Firstly, I believe it would be more appropriate to use the performance of LLMs in 2-shot scenarios, as indicated in Table 2, as the baseline in Table 3, Table 5 and Table 6. In 0-shot scenarios, some LLMs may not adhere to the answer paradigm or refuse to answer, resulting in extremely low LLM scores. This also leads to a higher likelihood of evaluating LVLMs that incorporate such LLMs as having more severe data leakage issues.

For example, in the 0-shot scenario, Qwen-7B has an average score of 25.3 in Table 1, which is the lowest among all LLMs and approximately 10 points lower than LLMs of the similar size. It even performs worse than the smaller models, Phi2-2.7B and Qwen1.5-1.8B. Clearly, this does not align with the actual capabilities of Qwen-7B. However, in the 2-shot scenario, Qwen-7B achieves a score of 35.4, which is more consistent with the scores of other models of similar size.
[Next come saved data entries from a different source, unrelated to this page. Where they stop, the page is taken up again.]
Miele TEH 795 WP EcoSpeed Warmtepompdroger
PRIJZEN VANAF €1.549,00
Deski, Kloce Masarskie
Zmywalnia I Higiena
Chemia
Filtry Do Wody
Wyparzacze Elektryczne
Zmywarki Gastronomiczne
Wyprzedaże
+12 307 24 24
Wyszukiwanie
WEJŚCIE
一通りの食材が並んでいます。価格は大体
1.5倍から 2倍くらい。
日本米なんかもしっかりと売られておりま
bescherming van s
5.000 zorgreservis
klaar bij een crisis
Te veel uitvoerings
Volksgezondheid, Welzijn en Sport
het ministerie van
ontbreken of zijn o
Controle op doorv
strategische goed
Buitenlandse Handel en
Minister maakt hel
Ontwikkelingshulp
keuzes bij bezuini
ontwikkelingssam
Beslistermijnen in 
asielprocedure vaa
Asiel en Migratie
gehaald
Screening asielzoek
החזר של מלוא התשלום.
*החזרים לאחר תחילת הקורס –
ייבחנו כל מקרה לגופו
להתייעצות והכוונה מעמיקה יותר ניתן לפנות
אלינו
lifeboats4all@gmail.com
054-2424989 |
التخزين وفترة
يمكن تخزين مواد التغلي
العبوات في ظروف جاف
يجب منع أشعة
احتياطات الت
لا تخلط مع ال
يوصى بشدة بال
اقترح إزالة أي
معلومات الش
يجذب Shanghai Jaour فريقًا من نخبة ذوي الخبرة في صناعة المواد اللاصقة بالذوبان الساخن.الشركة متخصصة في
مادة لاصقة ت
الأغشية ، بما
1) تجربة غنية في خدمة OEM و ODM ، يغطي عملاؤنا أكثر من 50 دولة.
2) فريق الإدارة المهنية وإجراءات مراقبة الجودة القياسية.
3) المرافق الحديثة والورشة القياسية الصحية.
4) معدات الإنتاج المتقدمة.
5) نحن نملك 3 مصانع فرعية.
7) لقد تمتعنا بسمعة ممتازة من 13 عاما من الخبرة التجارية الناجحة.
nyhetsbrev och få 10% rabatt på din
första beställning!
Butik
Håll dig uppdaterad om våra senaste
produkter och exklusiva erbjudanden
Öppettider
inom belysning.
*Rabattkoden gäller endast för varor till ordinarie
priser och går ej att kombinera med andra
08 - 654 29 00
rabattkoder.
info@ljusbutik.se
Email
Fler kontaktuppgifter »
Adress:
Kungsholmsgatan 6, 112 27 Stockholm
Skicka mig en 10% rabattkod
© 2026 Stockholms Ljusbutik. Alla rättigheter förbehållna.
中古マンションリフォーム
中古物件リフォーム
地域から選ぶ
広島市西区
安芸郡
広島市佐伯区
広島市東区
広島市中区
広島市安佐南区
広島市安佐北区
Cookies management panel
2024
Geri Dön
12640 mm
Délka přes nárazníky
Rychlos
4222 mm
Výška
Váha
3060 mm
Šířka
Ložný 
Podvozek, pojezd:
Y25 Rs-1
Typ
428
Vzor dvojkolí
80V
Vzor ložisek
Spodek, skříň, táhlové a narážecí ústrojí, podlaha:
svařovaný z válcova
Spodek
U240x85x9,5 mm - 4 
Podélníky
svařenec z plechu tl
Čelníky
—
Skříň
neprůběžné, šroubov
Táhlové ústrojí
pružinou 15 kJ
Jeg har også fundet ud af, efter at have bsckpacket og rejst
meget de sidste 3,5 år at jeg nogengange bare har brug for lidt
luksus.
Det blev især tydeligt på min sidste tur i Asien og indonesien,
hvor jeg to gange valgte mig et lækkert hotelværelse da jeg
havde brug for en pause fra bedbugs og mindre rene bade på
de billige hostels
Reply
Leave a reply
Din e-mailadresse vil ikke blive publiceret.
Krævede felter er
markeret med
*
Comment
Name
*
If we consider the 0-shot scenario as the baseline for data leakage, then Qwen-7B would have ML score of 10.1 compared to the 0-shot scenario while others are normally lower than 5, which indicates a significant data leakage issue, even though no actual data leakage occurs in this process. LLM has only learned how to correctly format the output of an answer rather than refusing to answer.

image

In the table above, qwen7b has a 10.1 higher score in the 2-shot scenario compared to the 0-shot scenario, which is the highest. When using 0-shot as the baseline, both monkey-chat and Sphinx-X-MoE have an ML score of 14.2, indicating the highest likelihood of data leakage during multimodal training for both models. However, when using 2-shot as the standard, monkey-chat only has an ML score of 4.1 and Sphinx-X-MoE only has an ML score of 5, suggesting a low degree of data leakage.

Therefore, we have the reason to believe that the reason monkey-chat and Sphinx-X-MoE achieves the highest ML in 0-shot is more likely due to its ability to better follow instructions and generate answers that conform to the given format after multimodal training, rather than due to data leakage.
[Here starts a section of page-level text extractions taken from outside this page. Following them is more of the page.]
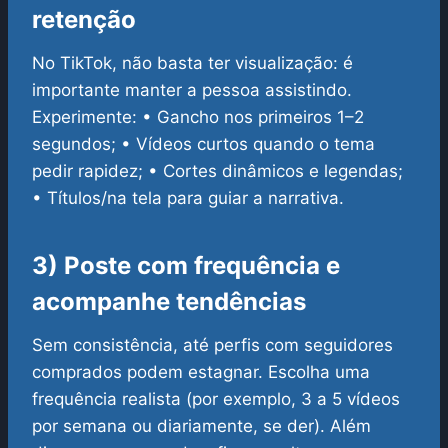
retenção
No TikTok, não basta ter visualização: é
importante manter a pessoa assistindo.
Experimente:
• Gancho nos primeiros 1–2
segundos;
• Vídeos curtos quando o tema
pedir rapidez;
• Cortes dinâmicos e legendas;
• Títulos/na tela para guiar a narrativa.
3) Poste com frequência e
acompanhe tendências
Sem consistência, até perfis com seguidores
comprados podem estagnar. Escolha uma
frequência realista (por exemplo, 3 a 5 vídeos
por semana ou diariamente, se der). Além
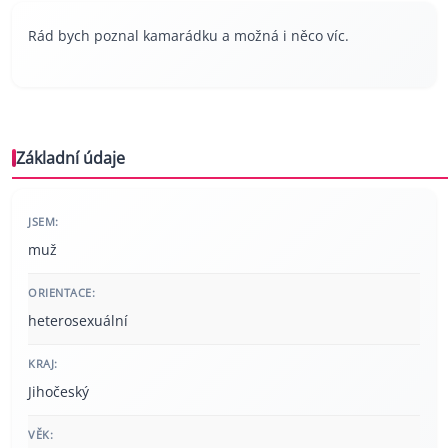
Rád bych poznal kamarádku a možná i něco víc.
Základní údaje
JSEM:
muž
ORIENTACE:
heterosexuální
KRAJ:
Jihočeský
VĚK:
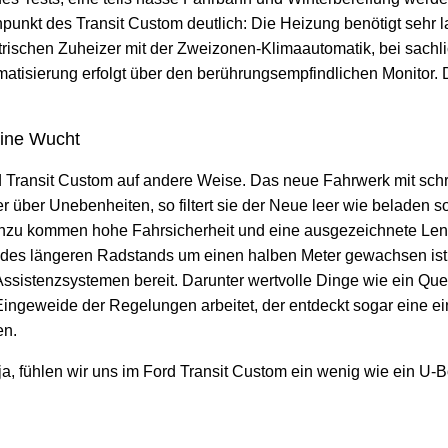
unkt des Transit Custom deutlich: Die Heizung benötigt sehr
trischen Zuheizer mit der Zweizonen-Klimaautomatik, bei sachl
atisierung erfolgt über den berührungsempfindlichen Monitor. D
eine Wucht
ransit Custom auf andere Weise. Das neue Fahrwerk mit schr
r über Unebenheiten, so filtert sie der Neue leer wie beladen s
nzu kommen hohe Fahrsicherheit und eine ausgezeichnete Len
es längeren Radstands um einen halben Meter gewachsen ist, nu
sistenzsystemen bereit. Darunter wertvolle Dinge wie ein Quer
Eingeweide der Regelungen arbeitet, der entdeckt sogar eine e
en.
ja, fühlen wir uns im Ford Transit Custom ein wenig wie ein U-B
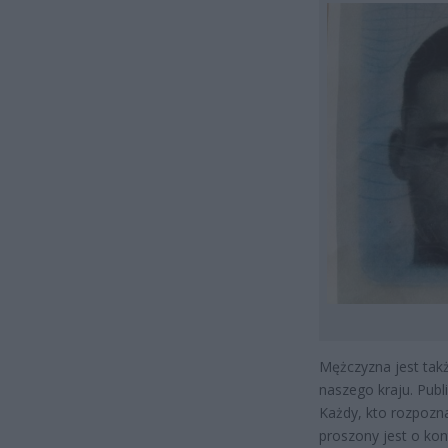
Mężczyzna jest tak
naszego kraju. Pub
Każdy, kto rozpozna
proszony jest o kon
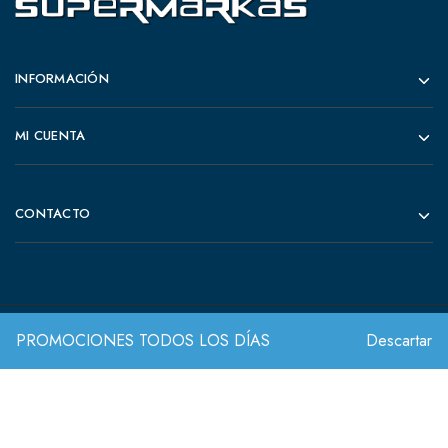
INFORMACIÓN
MI CUENTA
CONTACTO
PROMOCIONES TODOS LOS DÍAS
Descartar
© 2022 Todos los derechos reservados.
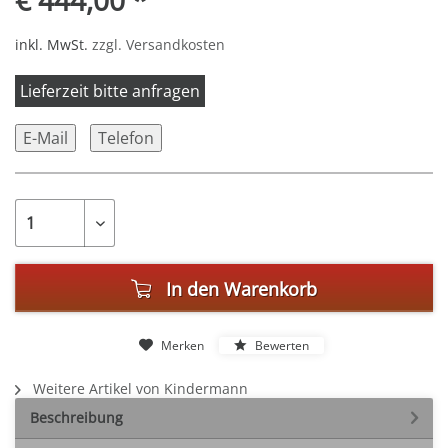
€ 444,00 *
inkl. MwSt.
zzgl. Versandkosten
Lieferzeit bitte anfragen
E-Mail
Telefon
In den
Warenkorb
Merken
Bewerten
Weitere Artikel von Kindermann
Beschreibung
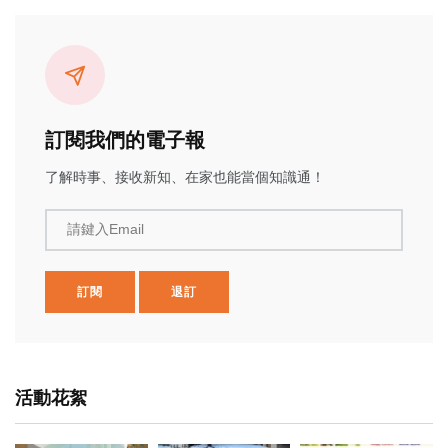
訂閱我們的電子報
了解時事、接收新知、在家也能當個知識通！
請鍵入Email
訂閱
退訂
活動花絮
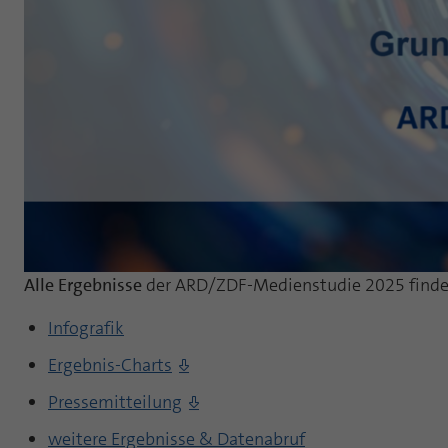
Alle Ergebnisse
der ARD/ZDF-Medienstudie 2025 finden
Infografik
Ergebnis-Charts
Pressemitteilung
weitere Ergebnisse & Datenabruf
Moreover, I think it is also essential to further consider the possibility of refusing to answer in LVLM-text.

Overall, I think it's more appropriate to use the performance of LLMs in 2-shot scenarios, as indicated in Table 2, as the baseline in Table 3, Table5 and Table 6. Because in 0-shot scenarios, some LLMs may not adhere to the answer paradigm or refuse to answer, resulting in extremely low LLM scores. This is unfair for the subsequent calculation of ML.

Thank you again for your great work!

Thanks for your valuable suggestion. We will consider your suggestions and update our paper in the next version.